Sunday, September 06, 2009

The Great Lakes

Recently I was on a vacation trip to Manitoulin Island in Ontario (Canada)

(In case you wondered what or where that is, check here).

It's a very nice place. It can get a bit cold at night, which is not surprising considering it is roughly at the same latitude as Northern Minnesota and Michigan's Upper Peninsula (places where summer typically lasts about a week and a half). But there are several nice beaches and plenty of sights to see, and a whole lot of isolated spots for folks who want to get away from civilization (the largest town on the island contains roughly 1800 people--there are more deer than people living on this island.)

Or, at least, there WERE several nice beaches.

You see, the Great Lakes are at their lowest level in decades.
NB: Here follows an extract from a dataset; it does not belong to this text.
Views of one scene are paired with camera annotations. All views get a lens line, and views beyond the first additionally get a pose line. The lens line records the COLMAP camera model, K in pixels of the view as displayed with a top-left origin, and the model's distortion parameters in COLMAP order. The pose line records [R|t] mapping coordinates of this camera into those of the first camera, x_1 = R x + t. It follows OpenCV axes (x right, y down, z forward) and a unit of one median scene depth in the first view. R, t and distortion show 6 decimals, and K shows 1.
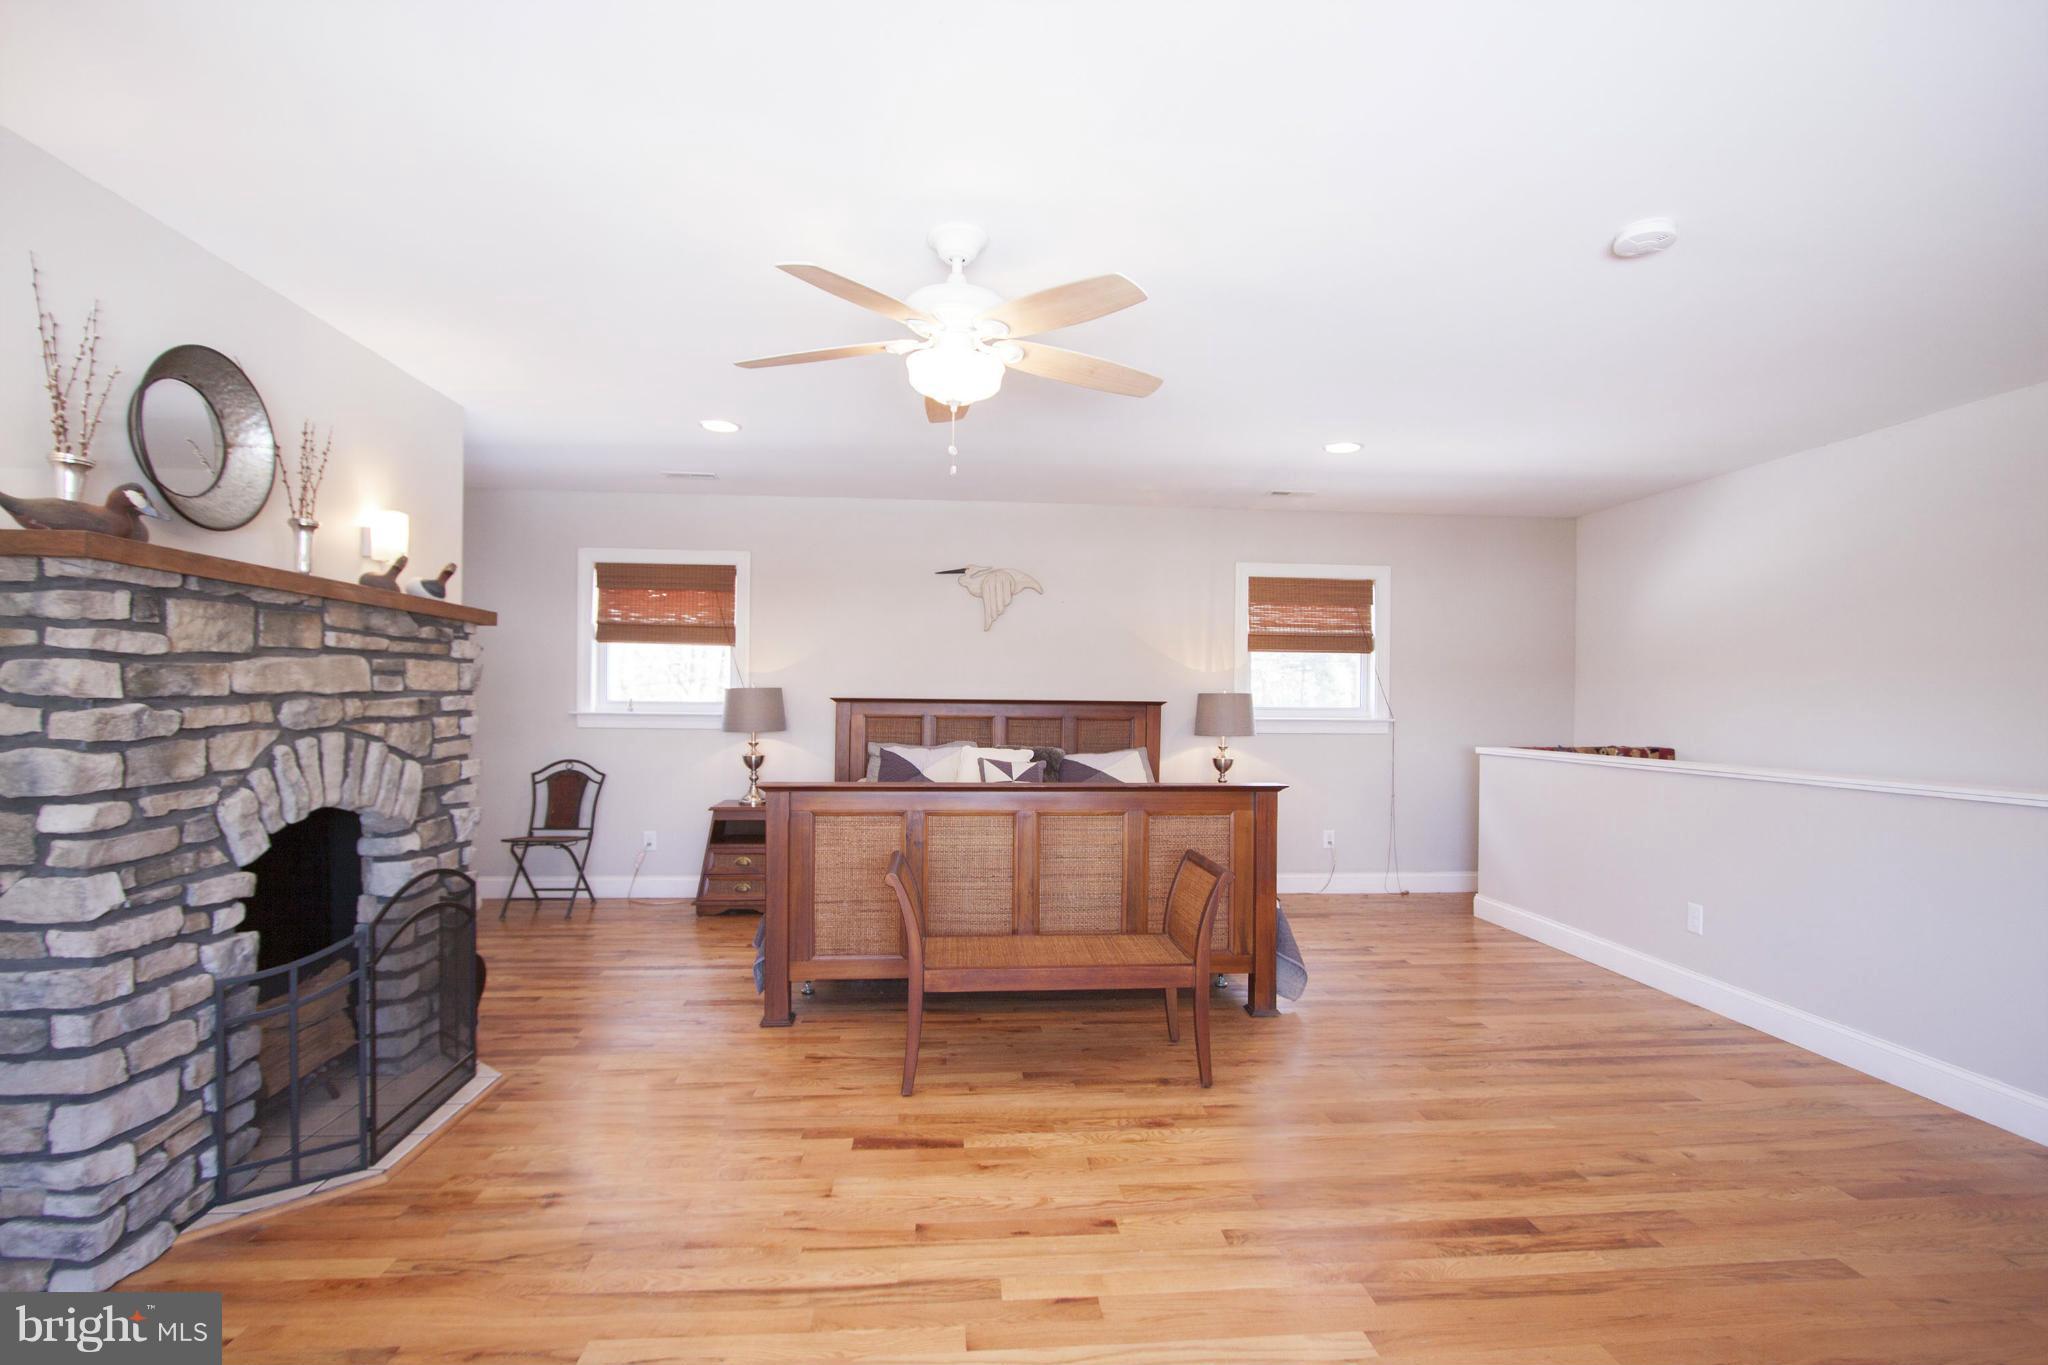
lens RADIAL K [[958.0, 0, 1025.9], [0, 958.0, 704.5], [0, 0, 1]] dist [-0.017765, 0.002030]
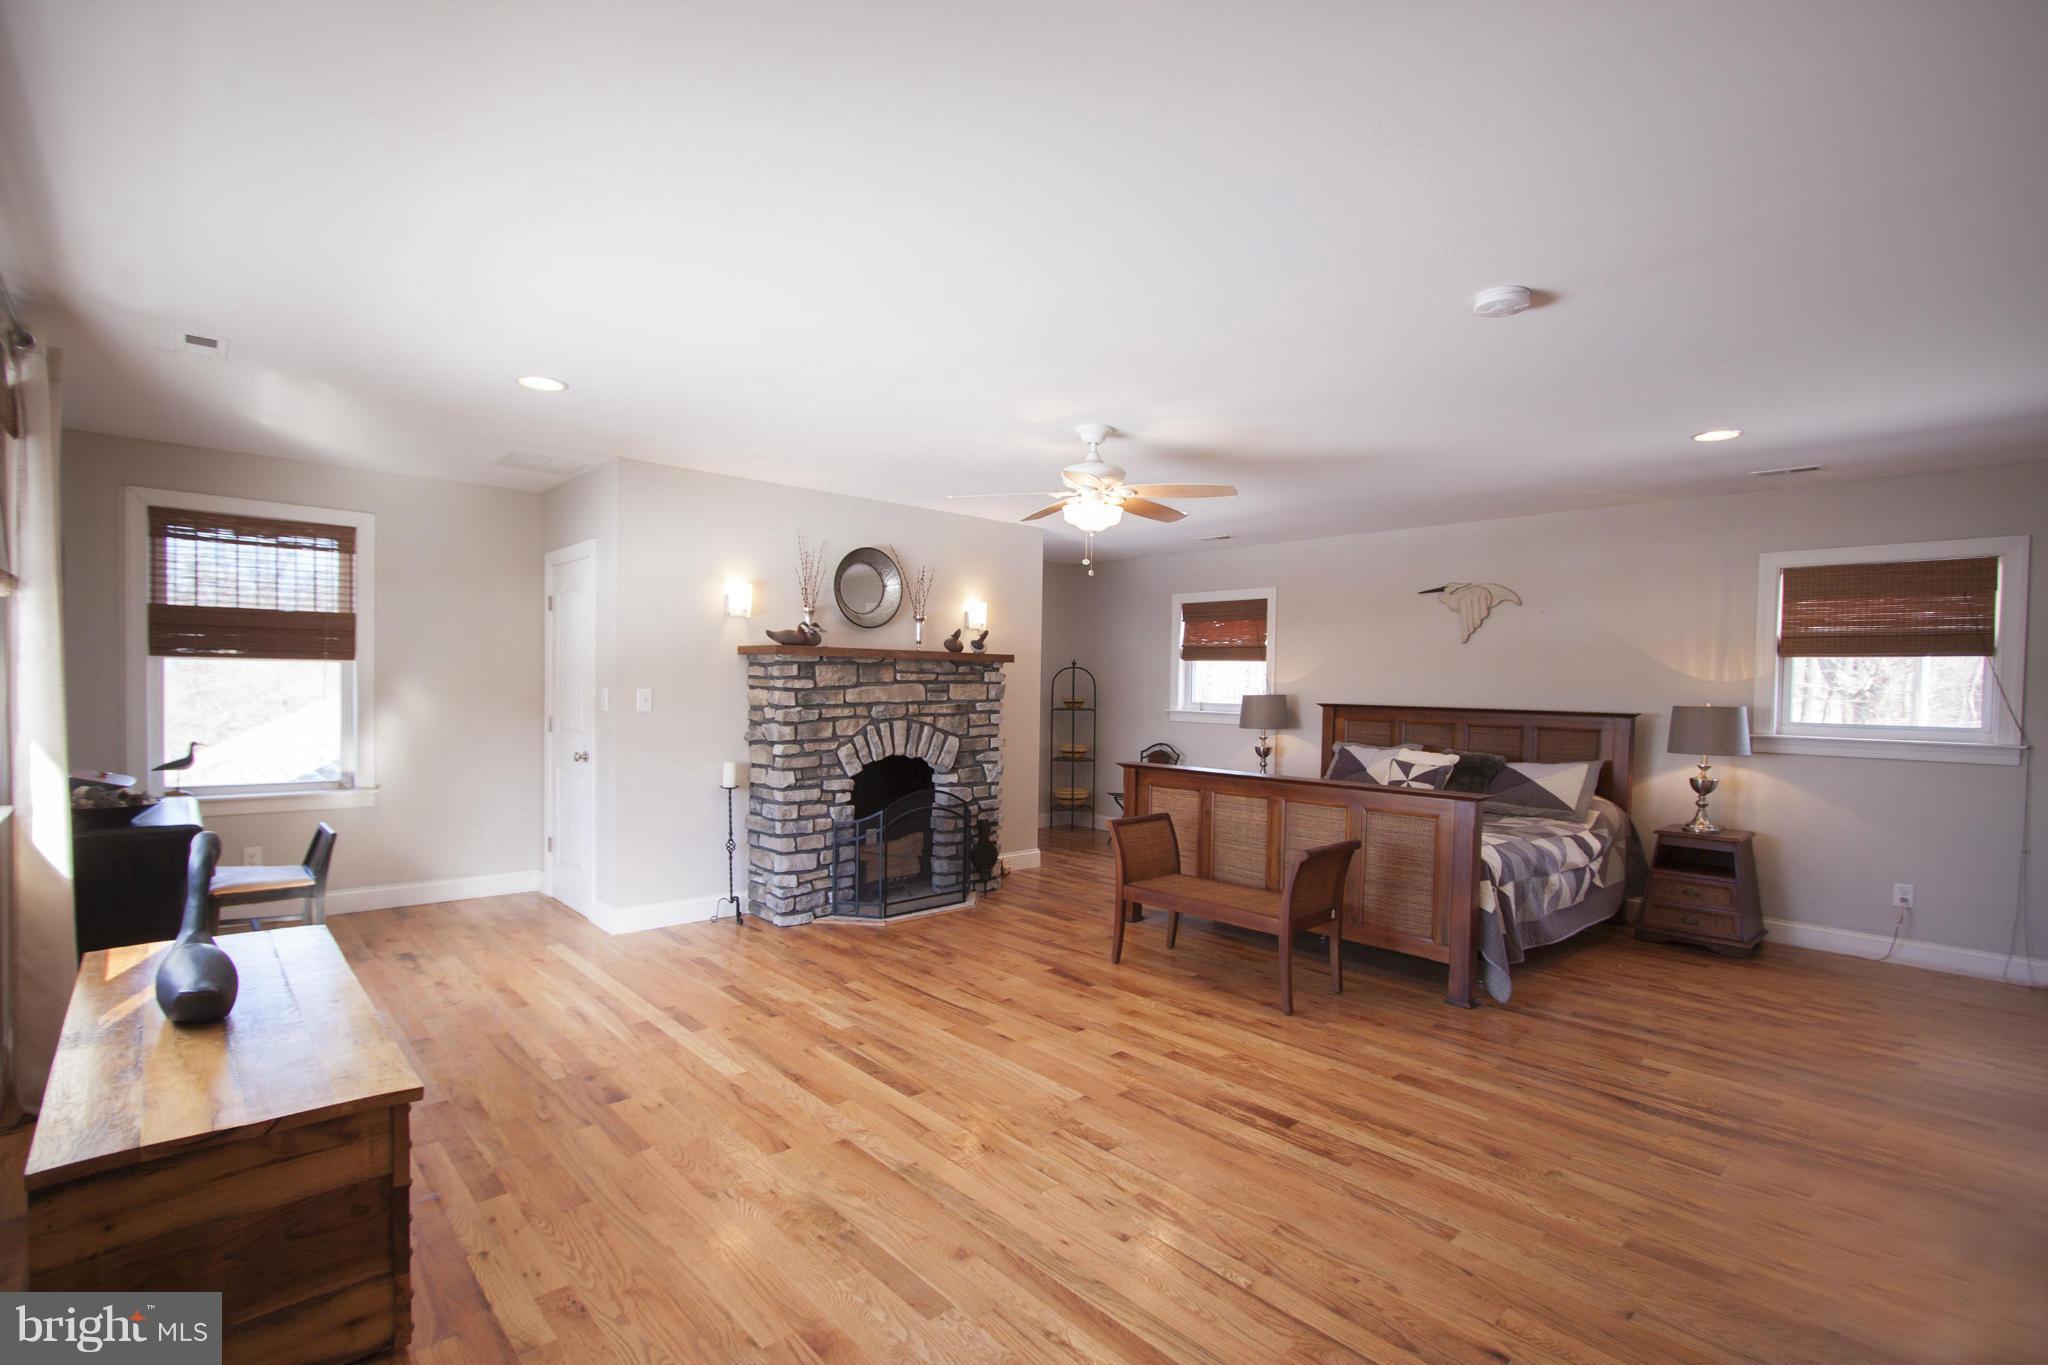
lens RADIAL K [[958.0, 0, 1025.9], [0, 958.0, 704.5], [0, 0, 1]] dist [-0.017765, 0.002030]
pose [[0.611391, 0.019582, -0.791086, 1.256904], [-0.011820, 0.999808, 0.015613, -0.047844], [0.791240, -0.000195, 0.611506, -0.097181]]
So all over the island, what were once pristine sandy beaches are now mosquito-infested, goose-crap covered swamps, teeming with bacteria (I picked up a bacterial infection from one of them that landed me in the emergency room.)

This fact should scare everyone on a number of levels. The Great Lakes account for roughly 22% of the world's supply of fresh water. They supply water to nearly every state and province that touches one of them. And they are being heavily overused.
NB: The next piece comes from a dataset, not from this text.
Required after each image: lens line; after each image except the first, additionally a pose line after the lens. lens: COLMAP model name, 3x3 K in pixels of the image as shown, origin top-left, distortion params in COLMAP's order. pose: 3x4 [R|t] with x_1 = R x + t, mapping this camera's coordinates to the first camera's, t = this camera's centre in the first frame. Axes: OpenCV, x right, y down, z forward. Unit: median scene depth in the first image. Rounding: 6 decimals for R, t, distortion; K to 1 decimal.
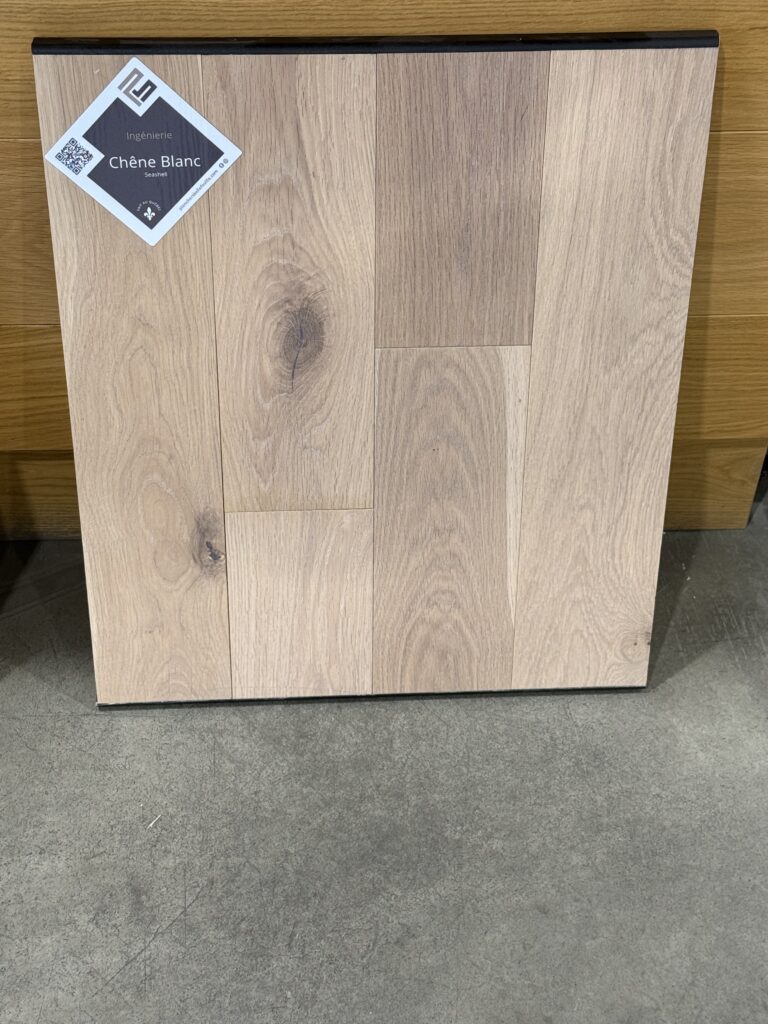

They also act as a conduit for international shipping, which is a source of invasive species that threaten their delicate ecosystems.

Anyway, to make a long story short: Humans are slowly and systematically killing the Great Lakes. And if we don't stop doing it, the Great Lakes region is going to face a water crisis that is going to make what the western states are going through look like a 2-week drought in comparison.